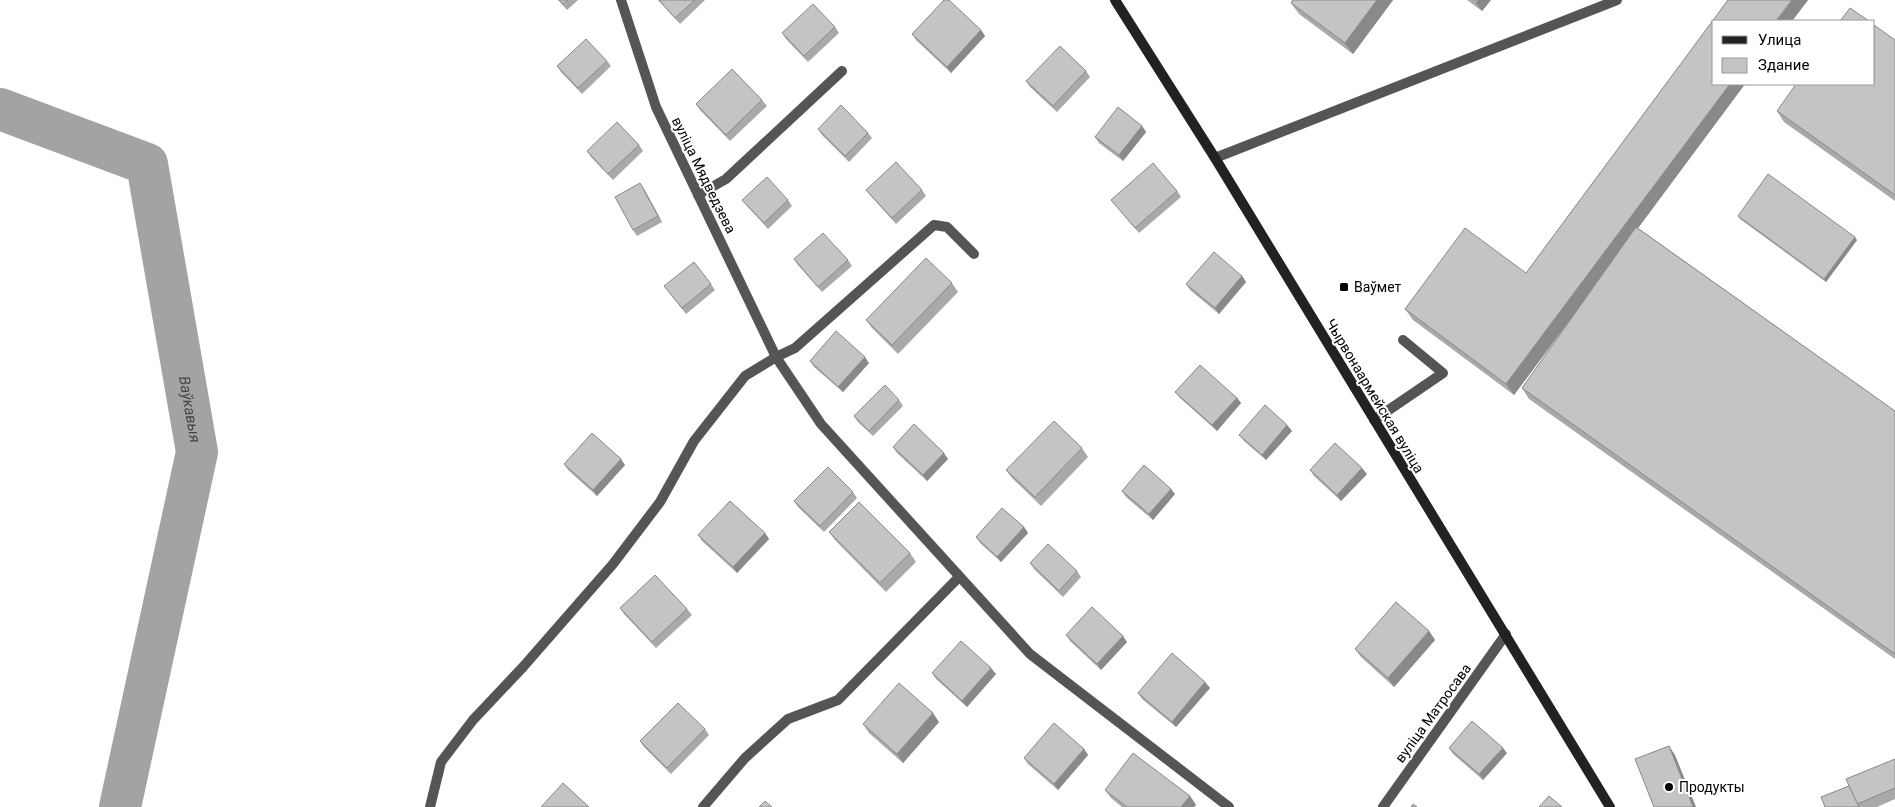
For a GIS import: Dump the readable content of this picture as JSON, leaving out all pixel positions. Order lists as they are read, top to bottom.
--
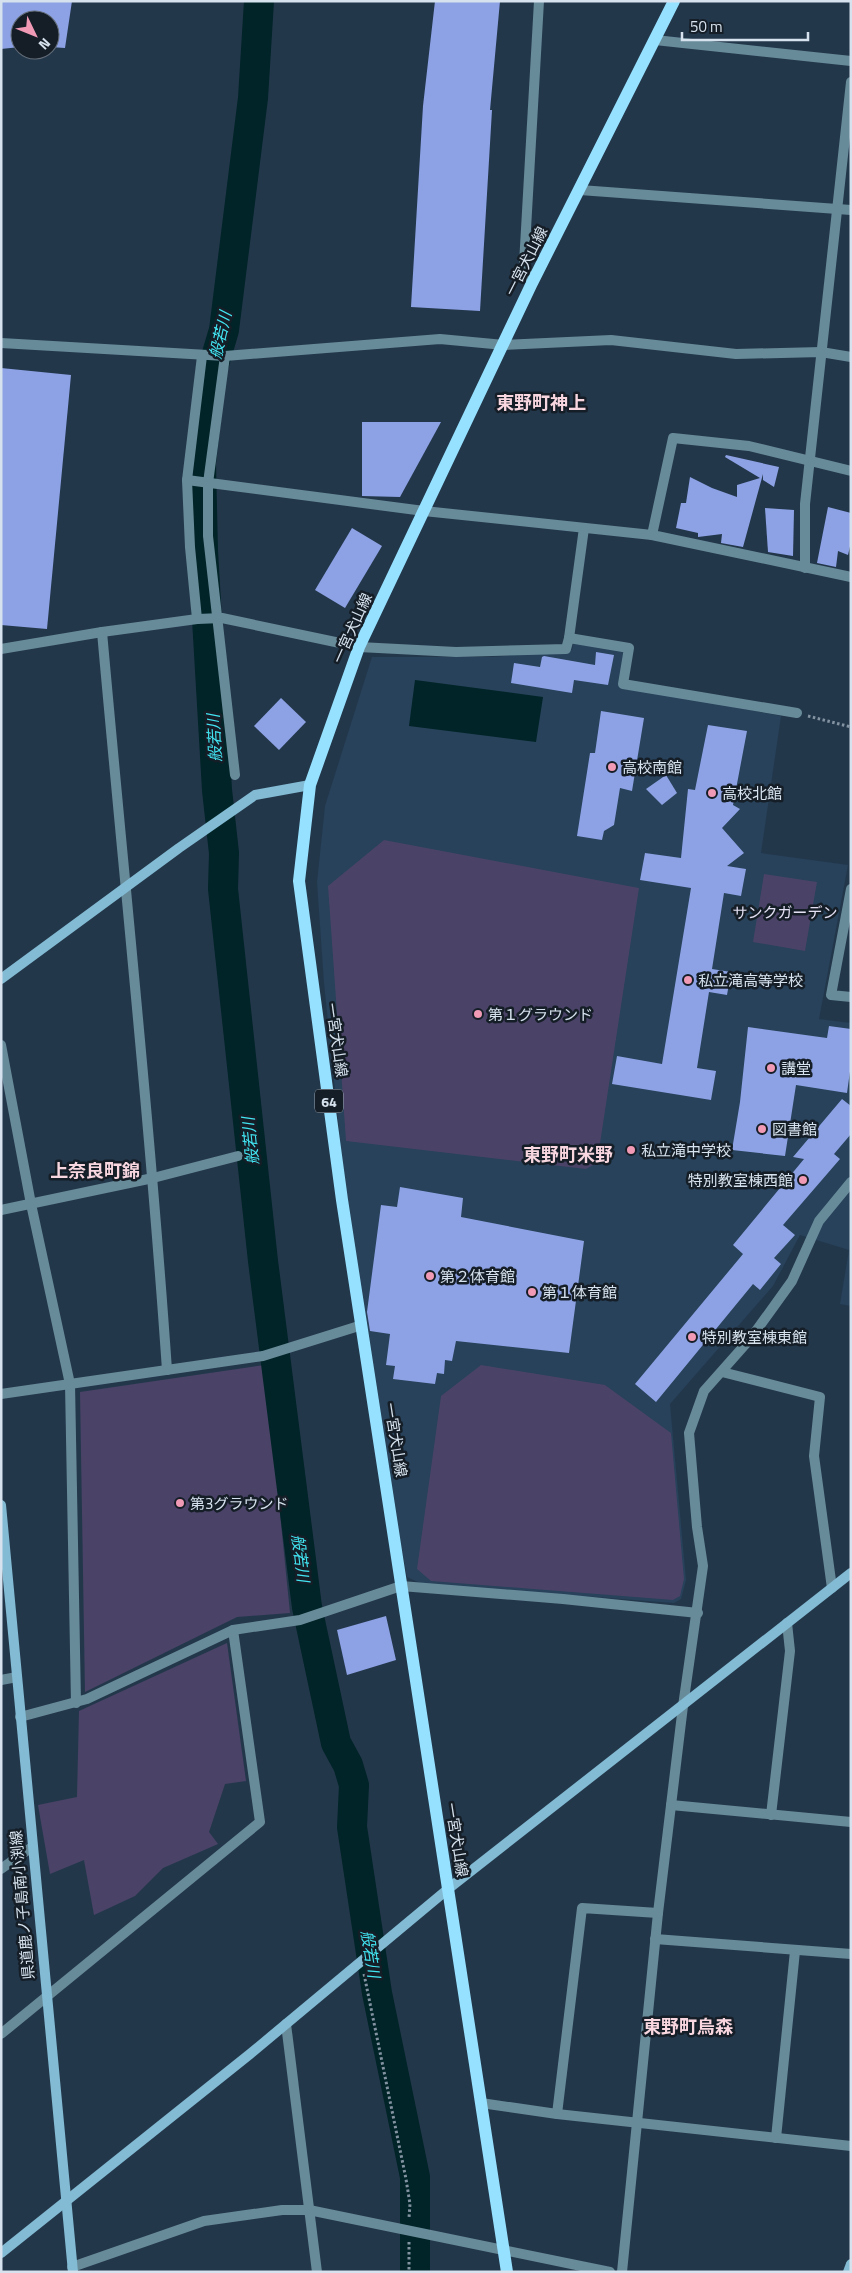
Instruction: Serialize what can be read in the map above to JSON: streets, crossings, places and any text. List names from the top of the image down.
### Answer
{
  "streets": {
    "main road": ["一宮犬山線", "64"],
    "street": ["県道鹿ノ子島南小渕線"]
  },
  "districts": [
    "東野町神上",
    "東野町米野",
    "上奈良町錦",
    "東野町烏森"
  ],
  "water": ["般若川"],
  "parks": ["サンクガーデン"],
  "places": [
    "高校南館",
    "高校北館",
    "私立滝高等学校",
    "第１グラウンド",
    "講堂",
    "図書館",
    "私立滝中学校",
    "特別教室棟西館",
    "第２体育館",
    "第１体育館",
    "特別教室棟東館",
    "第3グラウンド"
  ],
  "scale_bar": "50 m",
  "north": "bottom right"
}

* Problem to solve
If a line in the entries above contains "JSON", include it in the count, then report only the total.

* Written answer
2